Monday, August 30, 2010
no, i'm not joking
I've always loved this song. I think "Brandy" is a great record.
There were a great many bands of the early seventies who had a great single or two, but for whatever reason never had much else. To wit, the movie That Thing You Do was depicted a very usual phenomenon the rock era: the one hit wonders.
Each of us has his favorite one-hit wonder bands. My favorite was the Looking Glass, a band from the North Jersey shore whose only huge hit was this, despite a great follow-up single called "Jimmy Loves Marianne". Both songs were written by Elliot Lurie, who also sang greatlead. I think "Brandy" is a small masterpiece. The background vocal part is very good. "Midnight Train To Georgia" good.
Recently, Spanglish was on cable, and I saw the name "Elliot Lurie" in the end credits, for music supervision. I hadn't thought of his name in ages, despite playing "Brandy" every so often on a gig or even singing it at karoake now and again.

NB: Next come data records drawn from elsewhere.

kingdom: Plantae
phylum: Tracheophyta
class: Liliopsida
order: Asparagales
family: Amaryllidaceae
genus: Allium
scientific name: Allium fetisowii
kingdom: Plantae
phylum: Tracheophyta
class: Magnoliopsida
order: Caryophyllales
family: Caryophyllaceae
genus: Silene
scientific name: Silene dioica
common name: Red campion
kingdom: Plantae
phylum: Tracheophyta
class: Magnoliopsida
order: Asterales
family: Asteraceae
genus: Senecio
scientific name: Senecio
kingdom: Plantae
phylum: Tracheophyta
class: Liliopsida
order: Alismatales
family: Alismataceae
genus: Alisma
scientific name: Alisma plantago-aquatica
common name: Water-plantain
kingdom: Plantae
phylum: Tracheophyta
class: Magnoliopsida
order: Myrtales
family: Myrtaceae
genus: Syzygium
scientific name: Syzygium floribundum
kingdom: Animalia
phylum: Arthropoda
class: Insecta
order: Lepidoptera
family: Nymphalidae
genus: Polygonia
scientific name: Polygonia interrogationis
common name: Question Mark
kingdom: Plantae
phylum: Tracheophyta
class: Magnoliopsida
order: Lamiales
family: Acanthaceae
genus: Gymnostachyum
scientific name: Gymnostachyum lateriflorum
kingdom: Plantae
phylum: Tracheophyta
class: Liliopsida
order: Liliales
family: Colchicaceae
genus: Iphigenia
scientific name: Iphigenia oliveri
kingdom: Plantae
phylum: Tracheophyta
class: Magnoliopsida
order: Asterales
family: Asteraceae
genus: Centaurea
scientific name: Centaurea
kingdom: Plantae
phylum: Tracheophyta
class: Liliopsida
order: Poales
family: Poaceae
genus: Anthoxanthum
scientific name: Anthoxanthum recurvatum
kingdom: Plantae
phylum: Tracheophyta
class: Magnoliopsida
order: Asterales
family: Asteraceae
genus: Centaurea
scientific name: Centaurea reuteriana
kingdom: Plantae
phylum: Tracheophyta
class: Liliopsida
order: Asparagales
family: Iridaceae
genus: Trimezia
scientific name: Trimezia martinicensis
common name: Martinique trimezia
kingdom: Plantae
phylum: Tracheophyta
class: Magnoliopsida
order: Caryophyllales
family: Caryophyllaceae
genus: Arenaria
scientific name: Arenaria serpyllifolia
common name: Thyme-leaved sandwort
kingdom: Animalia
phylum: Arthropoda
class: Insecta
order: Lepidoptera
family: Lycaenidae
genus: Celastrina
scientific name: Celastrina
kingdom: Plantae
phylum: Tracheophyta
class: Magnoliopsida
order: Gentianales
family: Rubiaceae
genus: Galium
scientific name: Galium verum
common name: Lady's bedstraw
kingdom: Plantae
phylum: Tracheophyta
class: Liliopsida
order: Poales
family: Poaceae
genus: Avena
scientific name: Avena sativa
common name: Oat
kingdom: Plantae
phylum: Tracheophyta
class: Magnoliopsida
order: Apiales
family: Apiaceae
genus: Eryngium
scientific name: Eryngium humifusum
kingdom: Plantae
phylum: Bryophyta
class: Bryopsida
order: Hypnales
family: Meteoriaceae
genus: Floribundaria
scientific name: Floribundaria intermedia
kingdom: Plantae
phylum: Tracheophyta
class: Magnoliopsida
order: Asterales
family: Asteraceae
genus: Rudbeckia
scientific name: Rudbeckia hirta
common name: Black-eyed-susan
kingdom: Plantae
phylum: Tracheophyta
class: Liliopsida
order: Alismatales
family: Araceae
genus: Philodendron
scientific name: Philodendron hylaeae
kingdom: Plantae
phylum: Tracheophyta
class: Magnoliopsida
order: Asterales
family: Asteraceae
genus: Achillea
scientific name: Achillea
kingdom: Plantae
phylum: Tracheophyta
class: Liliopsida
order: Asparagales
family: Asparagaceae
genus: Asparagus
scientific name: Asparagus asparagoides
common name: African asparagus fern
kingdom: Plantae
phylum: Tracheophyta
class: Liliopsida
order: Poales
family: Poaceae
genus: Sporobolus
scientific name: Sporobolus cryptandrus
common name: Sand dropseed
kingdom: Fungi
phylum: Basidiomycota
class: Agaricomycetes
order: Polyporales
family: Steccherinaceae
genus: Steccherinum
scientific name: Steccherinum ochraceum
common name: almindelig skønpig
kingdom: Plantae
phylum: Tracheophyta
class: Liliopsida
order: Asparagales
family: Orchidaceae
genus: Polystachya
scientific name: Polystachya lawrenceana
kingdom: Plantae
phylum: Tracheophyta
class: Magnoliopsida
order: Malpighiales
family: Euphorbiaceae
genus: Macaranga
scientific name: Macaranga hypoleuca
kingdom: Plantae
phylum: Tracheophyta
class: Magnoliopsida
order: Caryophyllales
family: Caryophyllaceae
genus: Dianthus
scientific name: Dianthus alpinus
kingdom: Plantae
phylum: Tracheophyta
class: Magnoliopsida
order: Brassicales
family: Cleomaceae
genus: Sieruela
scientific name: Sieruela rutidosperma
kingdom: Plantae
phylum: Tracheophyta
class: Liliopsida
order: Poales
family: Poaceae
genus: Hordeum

I grew up near a river, and often would see boats moored, or coming in, or going out of port along the Delaware River, usually while my family would be crossing the Walt Whitman Bridge. The lights of the bars along the South Philadelphia waterfront indicated a world by and for the people who worked on/for the boats. Stevedores, longshoremen, all those folks. I knew they existed, but my family didn't have friends in those trades. My father's friends were mostly transit workers he knew from his job, my mother's were largely women her own age from her church. We didn't really know anyone who left town for a living. I don't think I saw a real steamer trunk until I was in high school.
I knew South Philly's streets and neighborhoods pretty well, so it was easy for me to hear this song and picture Brandy walking home from work. As a kid, I would hear this song and think of her as a kind of worldly, beautiful hippie earth mother, with a braided leather chain around her neck, walking home down Two St from her job at a bar full of merchant marines and longshoremen.
Hearing it now, the whole memory -- the worldly fiction concocted by a ten year old boy -- comes back, as if on videotape.
(The Philadelphia waterfront as characterized by David Goodis in Cassidy's Girl is in there somewhere, too. Go figure.)
If I ever meet Mr Lurie, I have no idea what to say. But I will likely ask if there was a specific bar he had in mind. If not, I'll point out a couple to him where they could go back and shoot a video.